Less: Net income attributable to noncontrolling interest of limited partners
    (39,000 )           (39,000 )
                         
Net income (loss) attributable to controlling interest
  $ (28,448,000 )   $ 4,462,000     $ (19,284,000 )
                         
Loss from continuing operations per share — basic and diluted
  $ (0.66 )           $ (0.32 )
                         
Weighted average number of common shares outstanding — basic and diluted
    42,844,603               60,476,409 (H)
                         
 
The accompanying notes are an integral part of these unaudited pro forma condensed consolidated
financial statements.


A-4


 

Healthcare Trust of America, Inc.
 
Notes to Unaudited Pro Forma Condensed Consolidated Operations
For the Nine Months Ended September 30, 2009 and for the Year Ended December 31, 2008
 
1.   Notes to Unaudited Pro Forma Condensed Consolidated Statement of Operations for the Nine Months Ended September 30, 2009
 
(A) Reflects our historical results of operations for the nine months ended September 30, 2009.
 
(B) Amounts represent the pro forma adjustments to reflect the operations of the Greenville Hospital Systems property for the nine months ended September 30, 2009. There were no other significant acquisitions in 2008 or 2009 that were significant property acquisitions pursuant to SEC Rule 3-14 of Regulation S-X.
 
(C) Rental income includes straight line rental revenues and tenant reimbursement income for the Property in accordance with the respective lease agreements, as well as the amortization of above and below market leases.
 
(D) Pursuant to our property management agreement, Greenville Hospital Systems is entitled to receive, for services in managing our property, a monthly property management fee of up to 1.5% of the gross cash receipts of the Property. The historical rates varied.
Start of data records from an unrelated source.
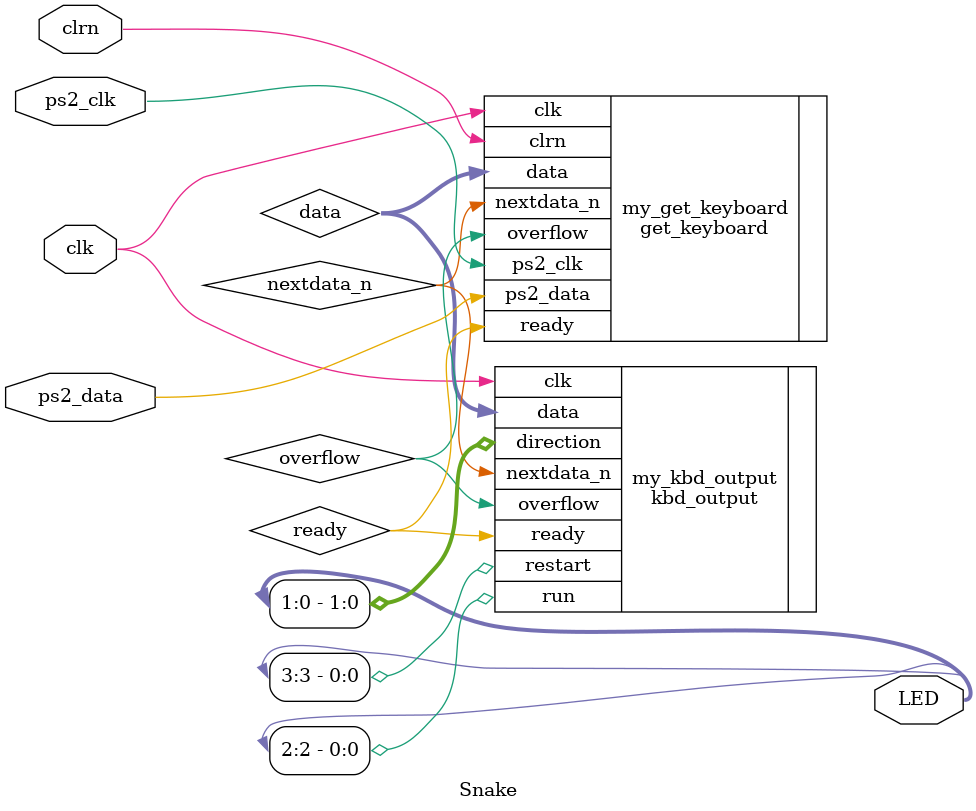
<source format=v>
module Snake(
	clk,
	clrn,
	ps2_clk,
	ps2_data,
	LED
);

	input clk;
	input clrn;
	input ps2_clk;
	input ps2_data;
	
	output wire [3:0] LED;
	
	wire off;	
	wire ready;
	wire overflow;
	wire nextdata_n;
	wire [7:0] data;
	
	get_keyboard my_get_keyboard(	
						.clk(clk),
						.clrn(clrn),
						.ps2_clk(ps2_clk),
						.ps2_data(ps2_data),
						.data(data),
						.ready(ready),
						.nextdata_n(nextdata_n),
						.overflow(overflow)
	);
	
	kbd_output my_kbd_output(
						.clk(clk),
						.ready(ready),
						.overflow(overflow),
						.data(data),
						.direction(LED[1:0]),
						.nextdata_n(nextdata_n),
						.run(LED[2]),
						.restart(LED[3])
	);
	
endmodule
</source>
As a result, the pro forma amounts shown are reflective of our current property management agreement.
 
Adjustments were made for an incremental property tax expense assuming the acquisition price and historical property tax rates. Also, adjustments were made for other rental expenses, such as utilities, insurance, and ground lease rent.
 
(E) The acquisition costs are a one-time occurrence therefore, these costs are an adjustment to the 2009 actual results of operations.
 
(F) Depreciation expense on the portion of the purchase price allocated to building is recognized using the straight-line method and a 39 year life. Depreciation expense on improvements is recognized using the straight-line method over an estimated useful life between 19 and 180 months. Amortization expense on the identified intangible assets, excluding above and below market leases, is recognized using the straight-line method over an estimated useful life between 19 and 180 months.
 
The purchase price allocations, and therefore depreciation and amortization expense, are preliminary and subject to change.
 
(G) The Property was acquired using proceeds, net of offering costs, received from our initial public offering through the acquisition date at $10.00 per share. No debt was incurred to finance the acquisition.
 
(H) Represents the weighted average number of shares of common stock from our initial public offering required to generate sufficient offering proceeds to fund the purchase of the Property. The calculation assumes the Property was acquired on January 1, 2008.
 
(I) Reflects our historical results of operations for the year ended December 31, 2008.
 
(J) Amounts represent pro forma adjustments to reflect the operations of the Property for the year ended December 31, 2008. There were no other significant acquisitions in 2008 or 2009 that were significant property acquisitions pursuant to SEC Rule 3-14 of Regulation S-X.